#### Task to carry out
Give all the records again, with no alterations.

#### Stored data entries
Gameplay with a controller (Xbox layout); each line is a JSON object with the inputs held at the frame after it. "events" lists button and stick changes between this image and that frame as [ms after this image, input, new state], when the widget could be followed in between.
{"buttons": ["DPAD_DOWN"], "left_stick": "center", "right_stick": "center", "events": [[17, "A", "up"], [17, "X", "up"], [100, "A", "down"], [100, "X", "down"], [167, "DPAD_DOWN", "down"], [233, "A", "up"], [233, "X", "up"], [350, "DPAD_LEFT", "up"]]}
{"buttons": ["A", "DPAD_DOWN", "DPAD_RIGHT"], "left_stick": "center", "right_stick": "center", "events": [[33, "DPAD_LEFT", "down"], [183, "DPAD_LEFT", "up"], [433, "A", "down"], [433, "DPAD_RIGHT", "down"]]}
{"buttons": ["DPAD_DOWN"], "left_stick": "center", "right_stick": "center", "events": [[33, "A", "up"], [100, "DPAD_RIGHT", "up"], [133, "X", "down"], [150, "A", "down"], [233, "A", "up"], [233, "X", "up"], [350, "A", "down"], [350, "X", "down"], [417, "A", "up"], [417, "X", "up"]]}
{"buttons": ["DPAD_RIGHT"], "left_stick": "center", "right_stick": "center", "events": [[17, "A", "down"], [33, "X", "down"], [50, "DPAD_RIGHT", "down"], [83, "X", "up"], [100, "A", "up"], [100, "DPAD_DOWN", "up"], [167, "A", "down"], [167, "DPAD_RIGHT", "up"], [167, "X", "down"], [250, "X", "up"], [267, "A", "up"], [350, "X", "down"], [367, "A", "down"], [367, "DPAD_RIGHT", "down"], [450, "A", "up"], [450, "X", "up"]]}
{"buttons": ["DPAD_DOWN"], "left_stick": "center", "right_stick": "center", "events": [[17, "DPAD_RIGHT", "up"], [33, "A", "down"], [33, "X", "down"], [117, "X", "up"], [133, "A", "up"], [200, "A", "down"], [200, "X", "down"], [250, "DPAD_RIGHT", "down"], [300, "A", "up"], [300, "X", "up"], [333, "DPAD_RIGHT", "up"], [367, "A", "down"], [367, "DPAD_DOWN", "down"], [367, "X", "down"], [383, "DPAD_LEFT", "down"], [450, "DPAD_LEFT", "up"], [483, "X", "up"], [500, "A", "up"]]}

#### Your response
Gameplay with a controller (Xbox layout); each line is a JSON object with the inputs held at the frame after it. "events" lists button and stick changes between this image and that frame as [ms after this image, input, new state], when the widget could be followed in between.
{"buttons": ["DPAD_DOWN"], "left_stick": "center", "right_stick": "center", "events": [[17, "A", "up"], [17, "X", "up"], [100, "A", "down"], [100, "X", "down"], [167, "DPAD_DOWN", "down"], [233, "A", "up"], [233, "X", "up"], [350, "DPAD_LEFT", "up"]]}
{"buttons": ["A", "DPAD_DOWN", "DPAD_RIGHT"], "left_stick": "center", "right_stick": "center", "events": [[33, "DPAD_LEFT", "down"], [183, "DPAD_LEFT", "up"], [433, "A", "down"], [433, "DPAD_RIGHT", "down"]]}
{"buttons": ["DPAD_DOWN"], "left_stick": "center", "right_stick": "center", "events": [[33, "A", "up"], [100, "DPAD_RIGHT", "up"], [133, "X", "down"], [150, "A", "down"], [233, "A", "up"], [233, "X", "up"], [350, "A", "down"], [350, "X", "down"], [417, "A", "up"], [417, "X", "up"]]}
{"buttons": ["DPAD_RIGHT"], "left_stick": "center", "right_stick": "center", "events": [[17, "A", "down"], [33, "X", "down"], [50, "DPAD_RIGHT", "down"], [83, "X", "up"], [100, "A", "up"], [100, "DPAD_DOWN", "up"], [167, "A", "down"], [167, "DPAD_RIGHT", "up"], [167, "X", "down"], [250, "X", "up"], [267, "A", "up"], [350, "X", "down"], [367, "A", "down"], [367, "DPAD_RIGHT", "down"], [450, "A", "up"], [450, "X", "up"]]}
{"buttons": ["DPAD_DOWN"], "left_stick": "center", "right_stick": "center", "events": [[17, "DPAD_RIGHT", "up"], [33, "A", "down"], [33, "X", "down"], [117, "X", "up"], [133, "A", "up"], [200, "A", "down"], [200, "X", "down"], [250, "DPAD_RIGHT", "down"], [300, "A", "up"], [300, "X", "up"], [333, "DPAD_RIGHT", "up"], [367, "A", "down"], [367, "DPAD_DOWN", "down"], [367, "X", "down"], [383, "DPAD_LEFT", "down"], [450, "DPAD_LEFT", "up"], [483, "X", "up"], [500, "A", "up"]]}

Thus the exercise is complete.